**Work order**
Word for word, reproduce the data that follows.

(Structured page parsing data)

....................

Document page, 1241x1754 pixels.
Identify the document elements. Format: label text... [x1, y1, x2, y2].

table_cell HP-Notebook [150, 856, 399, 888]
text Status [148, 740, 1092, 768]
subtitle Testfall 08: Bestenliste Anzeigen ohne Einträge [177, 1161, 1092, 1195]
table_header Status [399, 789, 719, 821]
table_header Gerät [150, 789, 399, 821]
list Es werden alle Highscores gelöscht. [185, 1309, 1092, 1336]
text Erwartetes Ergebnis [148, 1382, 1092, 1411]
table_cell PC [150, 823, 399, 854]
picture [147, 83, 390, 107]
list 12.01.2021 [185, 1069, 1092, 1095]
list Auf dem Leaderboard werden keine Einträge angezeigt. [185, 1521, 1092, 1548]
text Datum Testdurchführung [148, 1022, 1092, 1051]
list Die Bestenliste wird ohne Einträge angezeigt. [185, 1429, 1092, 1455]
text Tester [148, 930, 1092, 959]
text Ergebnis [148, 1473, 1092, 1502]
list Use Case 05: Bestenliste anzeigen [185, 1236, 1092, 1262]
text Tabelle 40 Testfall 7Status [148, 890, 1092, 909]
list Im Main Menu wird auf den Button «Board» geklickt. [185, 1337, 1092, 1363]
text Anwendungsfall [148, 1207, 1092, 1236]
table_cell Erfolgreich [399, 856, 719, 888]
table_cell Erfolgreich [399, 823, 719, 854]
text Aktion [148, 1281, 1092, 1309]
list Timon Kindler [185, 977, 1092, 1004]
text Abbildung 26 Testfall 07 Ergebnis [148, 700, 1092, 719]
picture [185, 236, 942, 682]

....................

**Result for this task**
Document page, 1241x1754 pixels.
Identify the document elements. Format: label text... [x1, y1, x2, y2].

table_cell HP-Notebook [150, 856, 399, 888]
text Status [148, 740, 1092, 768]
subtitle Testfall 08: Bestenliste Anzeigen ohne Einträge [177, 1161, 1092, 1195]
table_header Status [399, 789, 719, 821]
table_header Gerät [150, 789, 399, 821]
list Es werden alle Highscores gelöscht. [185, 1309, 1092, 1336]
text Erwartetes Ergebnis [148, 1382, 1092, 1411]
table_cell PC [150, 823, 399, 854]
picture [147, 83, 390, 107]
list 12.01.2021 [185, 1069, 1092, 1095]
list Auf dem Leaderboard werden keine Einträge angezeigt. [185, 1521, 1092, 1548]
text Datum Testdurchführung [148, 1022, 1092, 1051]
list Die Bestenliste wird ohne Einträge angezeigt. [185, 1429, 1092, 1455]
text Tester [148, 930, 1092, 959]
text Ergebnis [148, 1473, 1092, 1502]
list Use Case 05: Bestenliste anzeigen [185, 1236, 1092, 1262]
text Tabelle 40 Testfall 7Status [148, 890, 1092, 909]
list Im Main Menu wird auf den Button «Board» geklickt. [185, 1337, 1092, 1363]
text Anwendungsfall [148, 1207, 1092, 1236]
table_cell Erfolgreich [399, 856, 719, 888]
table_cell Erfolgreich [399, 823, 719, 854]
text Aktion [148, 1281, 1092, 1309]
list Timon Kindler [185, 977, 1092, 1004]
text Abbildung 26 Testfall 07 Ergebnis [148, 700, 1092, 719]
picture [185, 236, 942, 682]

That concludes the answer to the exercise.